**YOUR ASSIGNMENT**
Reproduce exactly, and only, the lines below from the one containing "27: (199, 116)" through the one containing "38: (174, 193)".

**DATA TO EXAMINE**

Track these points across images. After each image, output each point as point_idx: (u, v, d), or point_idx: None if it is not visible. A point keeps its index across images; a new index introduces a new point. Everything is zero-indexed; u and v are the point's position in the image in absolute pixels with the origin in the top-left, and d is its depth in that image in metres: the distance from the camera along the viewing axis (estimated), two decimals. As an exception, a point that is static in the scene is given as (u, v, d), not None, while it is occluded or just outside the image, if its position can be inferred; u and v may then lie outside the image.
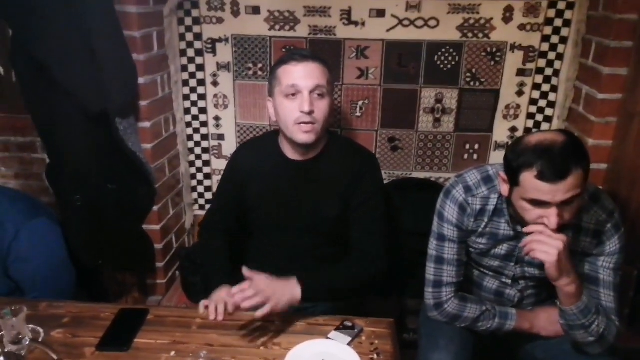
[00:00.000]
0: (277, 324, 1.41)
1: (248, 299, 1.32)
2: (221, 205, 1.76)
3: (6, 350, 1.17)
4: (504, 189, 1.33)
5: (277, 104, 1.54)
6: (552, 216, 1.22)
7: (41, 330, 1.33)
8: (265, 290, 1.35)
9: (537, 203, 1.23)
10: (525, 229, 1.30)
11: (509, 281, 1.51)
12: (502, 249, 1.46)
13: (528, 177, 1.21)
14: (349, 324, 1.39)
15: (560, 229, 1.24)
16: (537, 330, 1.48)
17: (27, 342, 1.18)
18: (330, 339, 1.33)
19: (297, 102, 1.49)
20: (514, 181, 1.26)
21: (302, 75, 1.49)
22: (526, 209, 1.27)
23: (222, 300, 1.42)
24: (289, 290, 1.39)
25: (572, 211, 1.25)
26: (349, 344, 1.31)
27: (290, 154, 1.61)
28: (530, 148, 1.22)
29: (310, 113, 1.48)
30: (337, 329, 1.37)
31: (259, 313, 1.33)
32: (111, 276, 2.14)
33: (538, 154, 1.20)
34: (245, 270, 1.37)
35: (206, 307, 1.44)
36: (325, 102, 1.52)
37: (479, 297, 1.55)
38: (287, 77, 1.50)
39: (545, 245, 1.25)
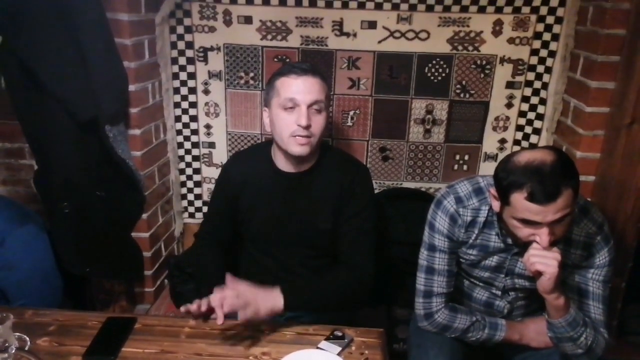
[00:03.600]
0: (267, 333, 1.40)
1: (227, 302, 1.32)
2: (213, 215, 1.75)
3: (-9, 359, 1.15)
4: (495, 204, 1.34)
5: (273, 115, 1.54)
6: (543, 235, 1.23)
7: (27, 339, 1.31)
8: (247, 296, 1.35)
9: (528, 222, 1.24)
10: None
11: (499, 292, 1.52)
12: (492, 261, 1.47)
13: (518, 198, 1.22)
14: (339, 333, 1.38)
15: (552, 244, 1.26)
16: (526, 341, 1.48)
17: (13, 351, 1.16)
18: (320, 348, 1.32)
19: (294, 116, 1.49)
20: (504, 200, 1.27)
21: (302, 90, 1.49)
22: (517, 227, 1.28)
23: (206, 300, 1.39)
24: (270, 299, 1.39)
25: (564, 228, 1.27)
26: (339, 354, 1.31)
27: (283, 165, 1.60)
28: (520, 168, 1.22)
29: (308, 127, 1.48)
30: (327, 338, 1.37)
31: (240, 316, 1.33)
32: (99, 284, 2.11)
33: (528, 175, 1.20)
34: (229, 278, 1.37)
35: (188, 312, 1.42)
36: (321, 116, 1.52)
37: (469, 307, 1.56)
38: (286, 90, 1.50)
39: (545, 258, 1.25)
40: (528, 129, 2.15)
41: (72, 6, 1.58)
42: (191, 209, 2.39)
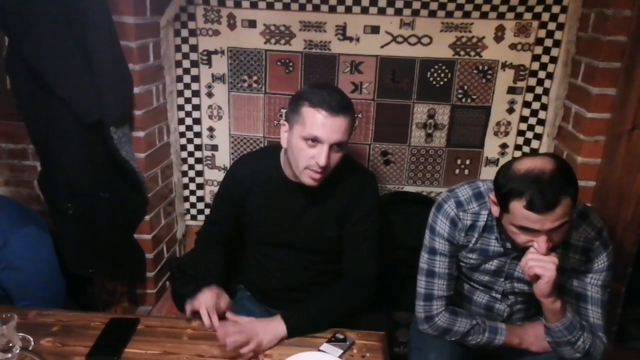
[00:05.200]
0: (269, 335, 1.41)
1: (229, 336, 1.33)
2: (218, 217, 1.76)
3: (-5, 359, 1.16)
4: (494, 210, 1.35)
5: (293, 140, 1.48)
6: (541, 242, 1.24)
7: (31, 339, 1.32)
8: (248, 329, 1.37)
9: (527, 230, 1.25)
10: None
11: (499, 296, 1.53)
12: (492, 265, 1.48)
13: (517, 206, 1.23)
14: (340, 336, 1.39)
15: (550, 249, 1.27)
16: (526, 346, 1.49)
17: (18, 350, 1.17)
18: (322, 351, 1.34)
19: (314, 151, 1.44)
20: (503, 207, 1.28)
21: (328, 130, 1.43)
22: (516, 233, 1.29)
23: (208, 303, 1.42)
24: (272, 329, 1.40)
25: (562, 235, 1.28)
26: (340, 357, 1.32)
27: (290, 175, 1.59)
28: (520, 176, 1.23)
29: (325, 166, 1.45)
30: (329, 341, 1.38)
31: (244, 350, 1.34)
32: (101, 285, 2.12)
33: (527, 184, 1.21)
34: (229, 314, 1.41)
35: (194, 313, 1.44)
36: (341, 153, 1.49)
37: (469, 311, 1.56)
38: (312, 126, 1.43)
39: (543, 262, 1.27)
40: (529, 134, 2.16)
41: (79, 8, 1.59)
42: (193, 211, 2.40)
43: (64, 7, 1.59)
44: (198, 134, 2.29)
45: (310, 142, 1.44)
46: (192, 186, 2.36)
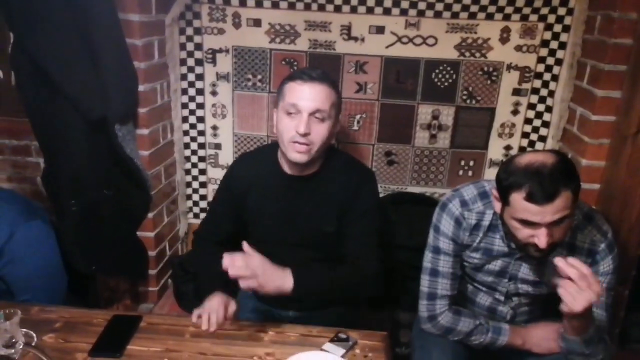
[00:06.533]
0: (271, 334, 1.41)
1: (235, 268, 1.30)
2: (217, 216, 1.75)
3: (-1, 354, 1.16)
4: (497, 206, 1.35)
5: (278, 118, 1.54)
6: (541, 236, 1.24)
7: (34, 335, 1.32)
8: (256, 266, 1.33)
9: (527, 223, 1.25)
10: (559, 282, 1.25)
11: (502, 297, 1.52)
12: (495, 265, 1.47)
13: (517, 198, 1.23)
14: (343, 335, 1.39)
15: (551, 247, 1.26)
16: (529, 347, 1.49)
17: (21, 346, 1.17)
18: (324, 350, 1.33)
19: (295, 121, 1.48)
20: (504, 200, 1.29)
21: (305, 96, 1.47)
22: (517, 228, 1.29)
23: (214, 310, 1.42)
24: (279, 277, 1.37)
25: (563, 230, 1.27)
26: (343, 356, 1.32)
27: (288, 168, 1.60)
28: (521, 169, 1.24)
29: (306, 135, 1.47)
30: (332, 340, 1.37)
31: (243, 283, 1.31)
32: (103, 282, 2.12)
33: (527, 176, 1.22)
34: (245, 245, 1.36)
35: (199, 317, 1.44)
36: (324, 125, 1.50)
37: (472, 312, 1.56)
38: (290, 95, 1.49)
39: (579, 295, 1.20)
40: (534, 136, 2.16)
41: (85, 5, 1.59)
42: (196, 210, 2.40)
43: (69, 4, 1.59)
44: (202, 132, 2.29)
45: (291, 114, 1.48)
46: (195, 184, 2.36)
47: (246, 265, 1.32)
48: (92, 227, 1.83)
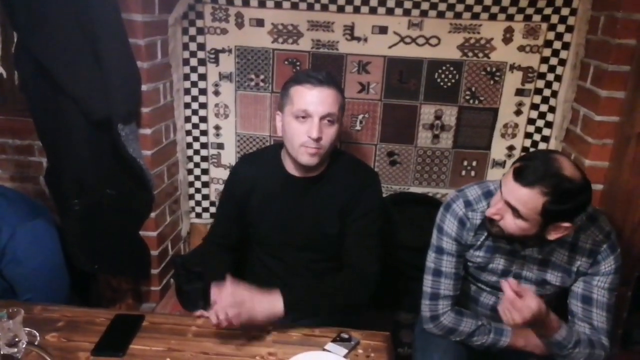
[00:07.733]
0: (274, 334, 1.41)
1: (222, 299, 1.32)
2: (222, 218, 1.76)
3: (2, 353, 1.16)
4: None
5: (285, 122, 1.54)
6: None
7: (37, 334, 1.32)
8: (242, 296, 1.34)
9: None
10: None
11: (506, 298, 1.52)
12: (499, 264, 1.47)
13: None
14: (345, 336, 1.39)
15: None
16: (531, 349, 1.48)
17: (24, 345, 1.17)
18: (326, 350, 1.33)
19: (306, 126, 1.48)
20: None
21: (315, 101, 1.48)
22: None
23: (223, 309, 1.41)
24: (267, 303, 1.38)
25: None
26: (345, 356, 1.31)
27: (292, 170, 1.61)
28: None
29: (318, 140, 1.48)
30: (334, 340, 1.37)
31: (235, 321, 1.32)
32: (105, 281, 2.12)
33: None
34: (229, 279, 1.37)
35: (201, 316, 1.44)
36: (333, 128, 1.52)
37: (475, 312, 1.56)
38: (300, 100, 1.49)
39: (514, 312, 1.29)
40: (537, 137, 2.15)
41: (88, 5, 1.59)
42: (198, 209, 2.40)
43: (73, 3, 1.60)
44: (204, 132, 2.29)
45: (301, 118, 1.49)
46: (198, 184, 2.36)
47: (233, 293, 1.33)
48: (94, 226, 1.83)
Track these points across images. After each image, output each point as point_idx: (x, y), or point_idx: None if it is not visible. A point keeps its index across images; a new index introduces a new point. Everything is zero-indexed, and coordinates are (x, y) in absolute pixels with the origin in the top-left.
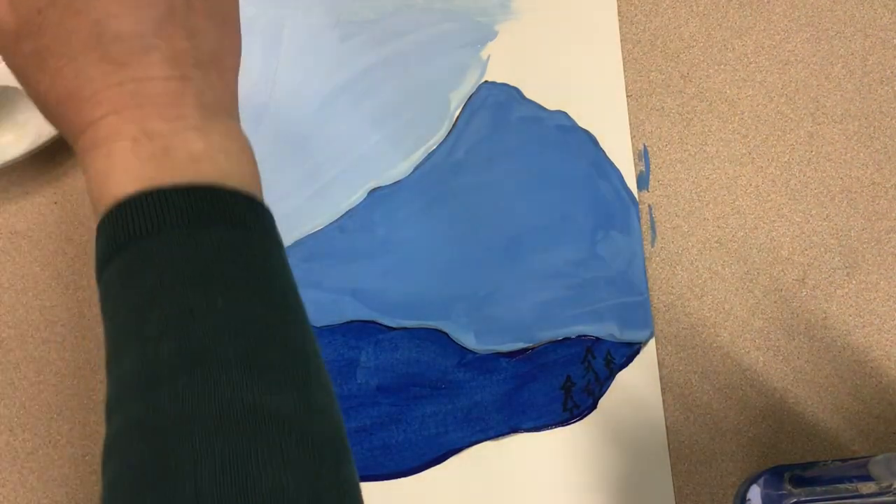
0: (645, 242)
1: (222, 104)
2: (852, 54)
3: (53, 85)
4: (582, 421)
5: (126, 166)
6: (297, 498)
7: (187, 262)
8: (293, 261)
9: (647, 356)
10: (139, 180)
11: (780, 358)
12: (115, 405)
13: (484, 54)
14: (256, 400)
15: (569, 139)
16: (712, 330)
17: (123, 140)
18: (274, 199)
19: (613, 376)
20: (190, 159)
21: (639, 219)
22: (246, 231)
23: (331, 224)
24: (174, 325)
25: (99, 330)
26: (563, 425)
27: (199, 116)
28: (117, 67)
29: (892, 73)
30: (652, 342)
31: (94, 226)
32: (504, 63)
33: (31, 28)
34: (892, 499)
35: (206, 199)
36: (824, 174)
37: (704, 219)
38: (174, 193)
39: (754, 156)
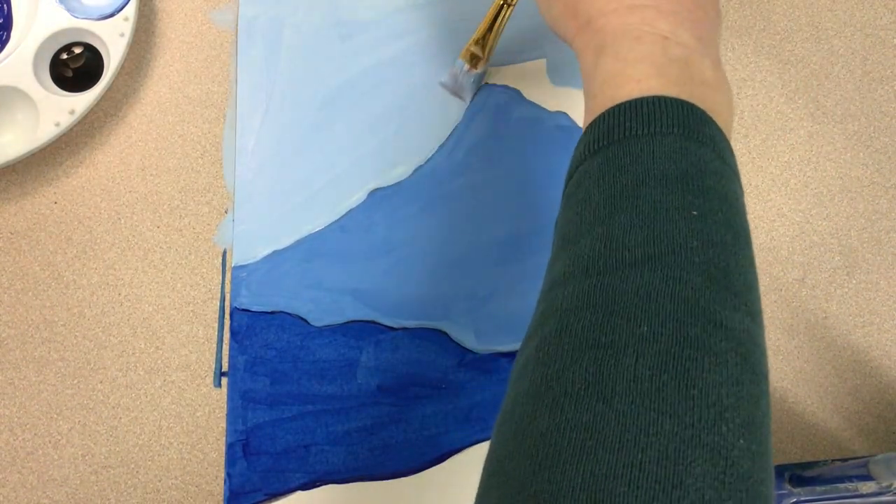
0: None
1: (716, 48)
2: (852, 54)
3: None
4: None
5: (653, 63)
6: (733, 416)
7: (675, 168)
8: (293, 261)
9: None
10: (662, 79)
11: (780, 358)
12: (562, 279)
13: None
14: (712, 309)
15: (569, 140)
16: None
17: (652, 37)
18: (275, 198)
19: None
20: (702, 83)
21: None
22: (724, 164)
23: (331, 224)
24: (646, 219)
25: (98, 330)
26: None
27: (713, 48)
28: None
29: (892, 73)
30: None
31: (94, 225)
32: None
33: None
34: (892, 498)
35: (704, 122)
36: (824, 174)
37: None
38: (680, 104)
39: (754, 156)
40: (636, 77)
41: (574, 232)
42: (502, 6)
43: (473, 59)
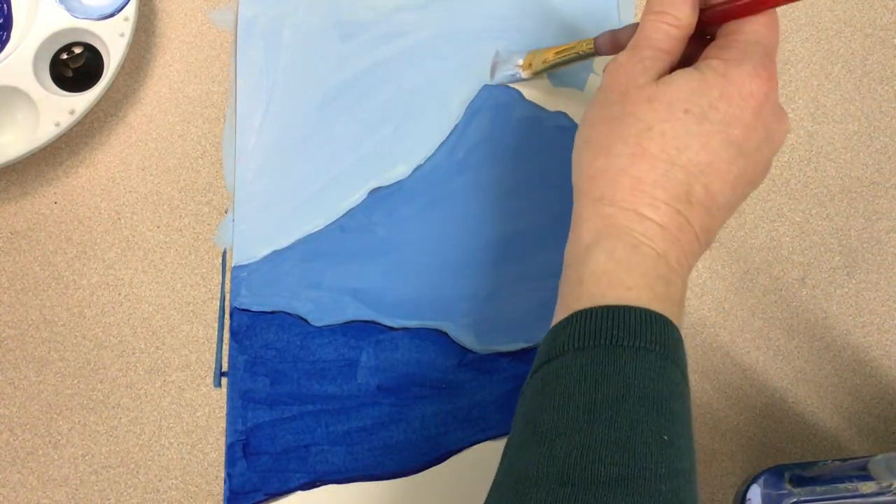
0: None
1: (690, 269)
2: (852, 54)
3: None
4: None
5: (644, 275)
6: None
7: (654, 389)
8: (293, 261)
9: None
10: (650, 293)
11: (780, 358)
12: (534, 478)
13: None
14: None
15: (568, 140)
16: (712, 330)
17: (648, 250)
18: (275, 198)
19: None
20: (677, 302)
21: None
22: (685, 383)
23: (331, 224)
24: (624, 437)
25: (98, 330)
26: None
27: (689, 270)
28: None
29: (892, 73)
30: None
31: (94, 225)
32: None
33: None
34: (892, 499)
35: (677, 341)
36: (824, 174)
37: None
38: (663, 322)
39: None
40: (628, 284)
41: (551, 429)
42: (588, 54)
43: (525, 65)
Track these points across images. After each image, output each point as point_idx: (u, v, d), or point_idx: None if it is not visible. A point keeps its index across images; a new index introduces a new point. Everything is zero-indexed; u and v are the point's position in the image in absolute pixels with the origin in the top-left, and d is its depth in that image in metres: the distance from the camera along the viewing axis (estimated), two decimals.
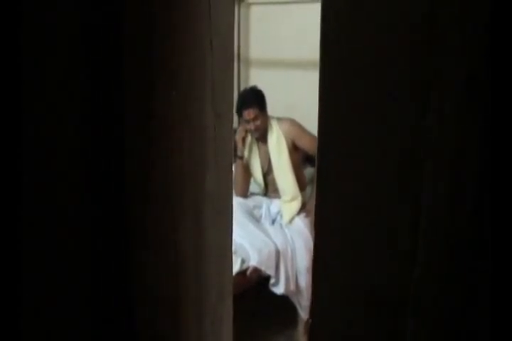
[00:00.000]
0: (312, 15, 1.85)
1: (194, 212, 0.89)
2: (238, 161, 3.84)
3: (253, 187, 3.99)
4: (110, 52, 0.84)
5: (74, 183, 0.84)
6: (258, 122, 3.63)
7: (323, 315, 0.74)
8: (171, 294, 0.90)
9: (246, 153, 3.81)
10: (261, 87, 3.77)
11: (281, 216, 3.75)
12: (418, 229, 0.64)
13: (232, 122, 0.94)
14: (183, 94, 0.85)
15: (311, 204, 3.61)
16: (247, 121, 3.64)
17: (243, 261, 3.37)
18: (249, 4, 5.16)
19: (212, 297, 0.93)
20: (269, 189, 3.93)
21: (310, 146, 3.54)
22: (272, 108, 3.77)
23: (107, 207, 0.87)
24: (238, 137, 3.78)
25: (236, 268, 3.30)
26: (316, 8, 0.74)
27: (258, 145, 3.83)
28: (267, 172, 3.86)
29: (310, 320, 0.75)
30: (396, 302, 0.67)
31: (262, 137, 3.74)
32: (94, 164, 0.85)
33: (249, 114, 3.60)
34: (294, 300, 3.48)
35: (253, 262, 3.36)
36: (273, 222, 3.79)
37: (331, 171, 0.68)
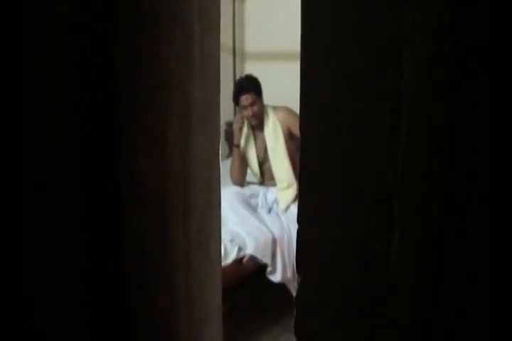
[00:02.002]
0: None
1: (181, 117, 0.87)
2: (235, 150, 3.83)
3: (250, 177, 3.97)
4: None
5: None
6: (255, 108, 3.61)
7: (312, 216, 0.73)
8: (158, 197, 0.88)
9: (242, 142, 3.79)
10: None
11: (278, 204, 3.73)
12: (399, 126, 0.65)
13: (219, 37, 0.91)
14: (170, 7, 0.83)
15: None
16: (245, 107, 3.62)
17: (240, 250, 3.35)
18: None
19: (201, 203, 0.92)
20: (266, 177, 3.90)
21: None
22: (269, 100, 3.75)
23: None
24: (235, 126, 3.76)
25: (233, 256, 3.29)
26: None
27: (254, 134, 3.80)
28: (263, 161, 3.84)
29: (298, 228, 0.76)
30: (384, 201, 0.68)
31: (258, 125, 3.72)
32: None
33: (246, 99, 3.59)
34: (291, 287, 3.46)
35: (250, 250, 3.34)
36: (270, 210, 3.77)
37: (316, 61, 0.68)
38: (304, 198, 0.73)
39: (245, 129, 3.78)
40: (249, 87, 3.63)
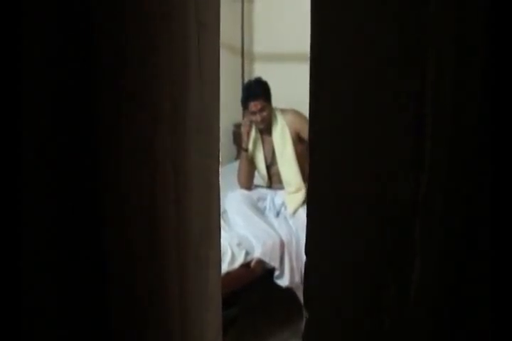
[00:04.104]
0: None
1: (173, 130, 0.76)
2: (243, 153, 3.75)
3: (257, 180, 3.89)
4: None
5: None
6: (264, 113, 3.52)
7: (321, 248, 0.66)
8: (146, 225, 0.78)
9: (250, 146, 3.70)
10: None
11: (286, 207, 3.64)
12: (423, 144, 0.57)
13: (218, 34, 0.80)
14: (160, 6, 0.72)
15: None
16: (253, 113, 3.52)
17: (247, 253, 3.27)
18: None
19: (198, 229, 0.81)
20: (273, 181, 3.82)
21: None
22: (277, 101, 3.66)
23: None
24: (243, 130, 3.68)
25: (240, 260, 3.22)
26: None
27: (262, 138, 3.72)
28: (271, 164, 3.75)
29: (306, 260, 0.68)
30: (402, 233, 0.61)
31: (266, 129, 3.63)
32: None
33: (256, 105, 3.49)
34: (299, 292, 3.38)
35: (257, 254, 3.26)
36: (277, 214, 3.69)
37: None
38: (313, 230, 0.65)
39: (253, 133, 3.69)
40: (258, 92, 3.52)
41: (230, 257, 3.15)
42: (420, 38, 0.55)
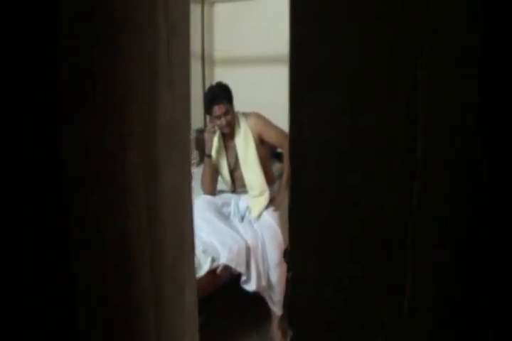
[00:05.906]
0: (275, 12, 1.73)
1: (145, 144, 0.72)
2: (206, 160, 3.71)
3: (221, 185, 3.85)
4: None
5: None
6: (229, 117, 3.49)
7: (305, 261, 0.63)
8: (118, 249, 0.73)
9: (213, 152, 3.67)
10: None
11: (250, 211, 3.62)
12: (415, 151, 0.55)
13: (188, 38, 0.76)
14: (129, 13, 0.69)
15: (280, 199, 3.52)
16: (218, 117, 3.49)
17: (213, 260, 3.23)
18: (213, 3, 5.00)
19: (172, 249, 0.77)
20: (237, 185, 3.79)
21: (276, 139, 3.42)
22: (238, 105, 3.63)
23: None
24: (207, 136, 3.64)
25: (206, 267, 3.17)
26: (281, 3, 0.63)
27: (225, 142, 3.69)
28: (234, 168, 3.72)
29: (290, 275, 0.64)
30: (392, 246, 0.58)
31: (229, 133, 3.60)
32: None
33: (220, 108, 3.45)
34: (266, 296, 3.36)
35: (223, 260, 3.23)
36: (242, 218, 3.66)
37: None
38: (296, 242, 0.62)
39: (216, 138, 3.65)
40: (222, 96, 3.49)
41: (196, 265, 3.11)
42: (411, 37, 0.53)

**RESULT FOR THIS EXERCISE**
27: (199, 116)
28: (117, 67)
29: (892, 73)
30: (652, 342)
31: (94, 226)
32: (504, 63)
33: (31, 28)
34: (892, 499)
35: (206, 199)
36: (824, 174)
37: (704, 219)
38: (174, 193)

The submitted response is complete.